When you are being mindful, your thoughts tune into what you are sensing in the present moment, rather than thinking about the past or the future.
Mindful eating involves developing a special kind of awareness that you bring to the table when you eat. It is less about what you eat and more about the way you eat. It’s the act of slowing down, savoring the flavors, and enjoying every bite.
As you mindfully eat, you become aware of your eating habits, especially the ones that sabotage your eating experience.
Becoming a mindful eater takes practice.
Being mindful in other aspects of your day are also important and can include deep breathing exercises, meditation and writing in your journal. No matter how you focus on being mindful, small steps are key. There are psychological as well as physical reasons why slowing down can influence the way your body works.
For one, mindful eating can actually readjust your metabolism for efficient and effective functioning. The reason for this is because your body is basically functioning in one of two modes. One mode is the fight-or-flight response. This response is stimulated when you are in action. This response releases cortisol, and designates blood to your extremities in your muscles and bones.
The other mode is rest and digest. When you sit down and peacefully enjoy your meal, your body draws your blood flow to these organs of digestion. This effectively breaks down the carbohydrates, protein and fats that you consume.
Based on these two physiological responses, it’s clear to see where you may be going wrong in your quest to nourish your body and be healthy and strong. When you eat on the go, in your car, on the bus or on your walk to work, your body is designating its blood flow and energy to muscles that are moving instead of your stomach.

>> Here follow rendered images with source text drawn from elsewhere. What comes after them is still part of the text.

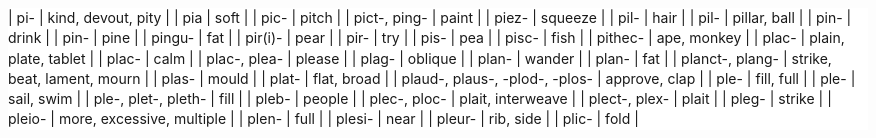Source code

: | pi-                                                       | kind, devout, pity                                                            |
| pia                                                       | soft                                                                          |
| pic-                                                      | pitch                                                                         |
| pict-, ping-                                              | paint                                                                         |
| piez-                                                     | squeeze                                                                       |
| pil-                                                      | hair                                                                          |
| pil-                                                      | pillar, ball                                                                  |
| pin-                                                      | drink                                                                         |
| pin-                                                      | pine                                                                          |
| pingu-                                                    | fat                                                                           |
| pir(i)-                                                   | pear                                                                          |
| pir-                                                      | try                                                                           |
| pis-                                                      | pea                                                                           |
| pisc-                                                     | fish                                                                          |
| pithec-                                                   | ape, monkey                                                                   |
| plac-                                                     | plain, plate, tablet                                                          |
| plac-                                                     | calm                                                                          |
| plac-, plea-                                              | please                                                                        |
| plag-                                                     | oblique                                                                       |
| plan-                                                     | wander                                                                        |
| plan-                                                     | fat                                                                           |
| planct-, plang-                                           | strike, beat, lament, mourn                                                   |
| plas-                                                     | mould                                                                         |
| plat-                                                     | flat, broad                                                                   |
| plaud-, plaus-, -plod-, -plos-                            | approve, clap                                                                 |
| ple-                                                      | fill, full                                                                    |
| ple-                                                      | sail, swim                                                                    |
| ple-, plet-, pleth-                                       | fill                                                                          |
| pleb-                                                     | people                                                                        |
| plec-, ploc-                                              | plait, interweave                                                             |
| plect-, plex-                                             | plait                                                                         |
| pleg-                                                     | strike                                                                        |
| pleio-                                                    | more, excessive, multiple                                                     |
| plen-                                                     | full                                                                          |
| plesi-                                                    | near                                                                          |
| pleur-                                                    | rib, side                                                                     |
| plic-                                                     | fold                                                                          |
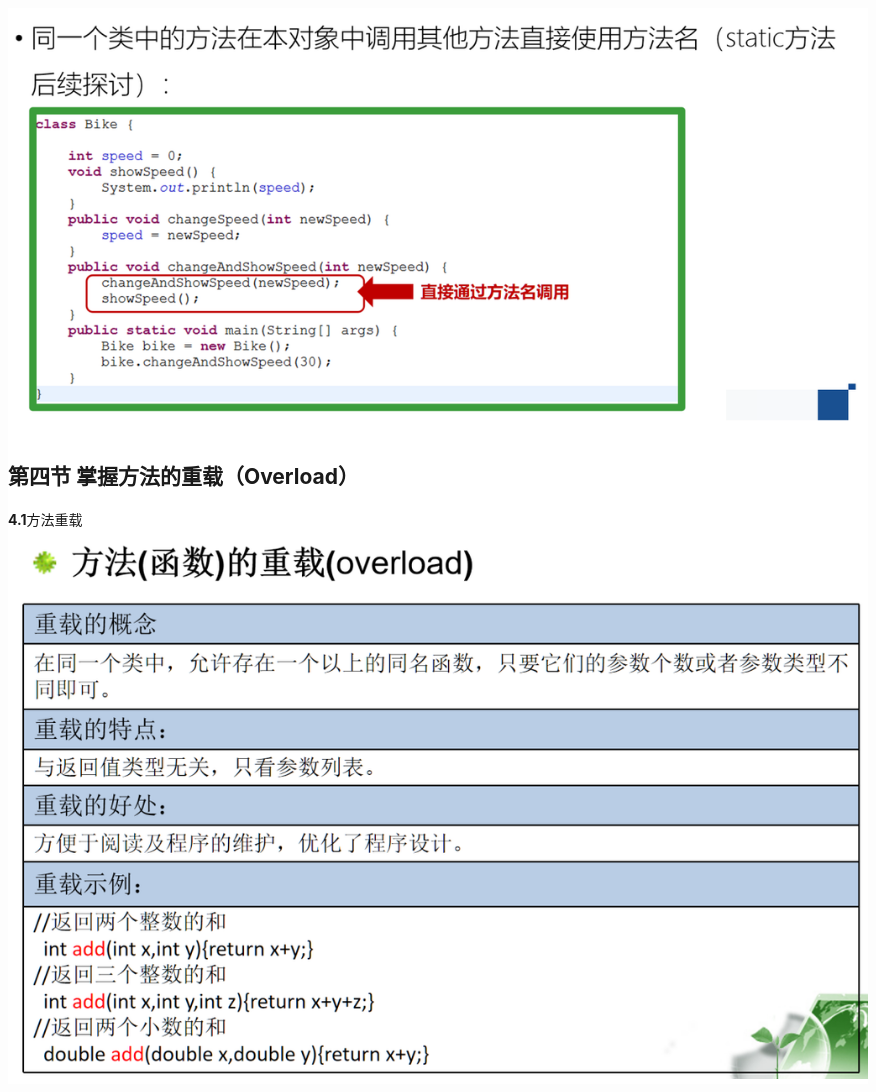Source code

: ![](media/86335d81fb88a74f993f3fcc5f5f3bc6.png)

## 第四节 掌握方法的重载（Overload）

**4.1**方法重载

![](media/ea693b58f97ebbc83453841e5da69440.png)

Eating on-the-go causes the absorption of nutrients to be impaired.
And, on top of that, you aren’t focused on what you are eating, and likely are not satisfied psychologically. Therefore you find yourself looking for food soon after to fill some sort of “need”.
If you want to maximize your body’s absorption and efficiency and have utmost pleasure in your food and meals, start by avoiding all distraction while you eat. Eat and just eat. Take the time to sit down, take your mind off your tasks and simply eat. Step away from your desk at work or find a spot to eat outside to increase the joy you have when eating. Do the same for each meal.
While this might seem difficult at first to do, you will reap the benefits soon enough.
Your Turn to Take Action: Name one mindful eating technique you will try tonight?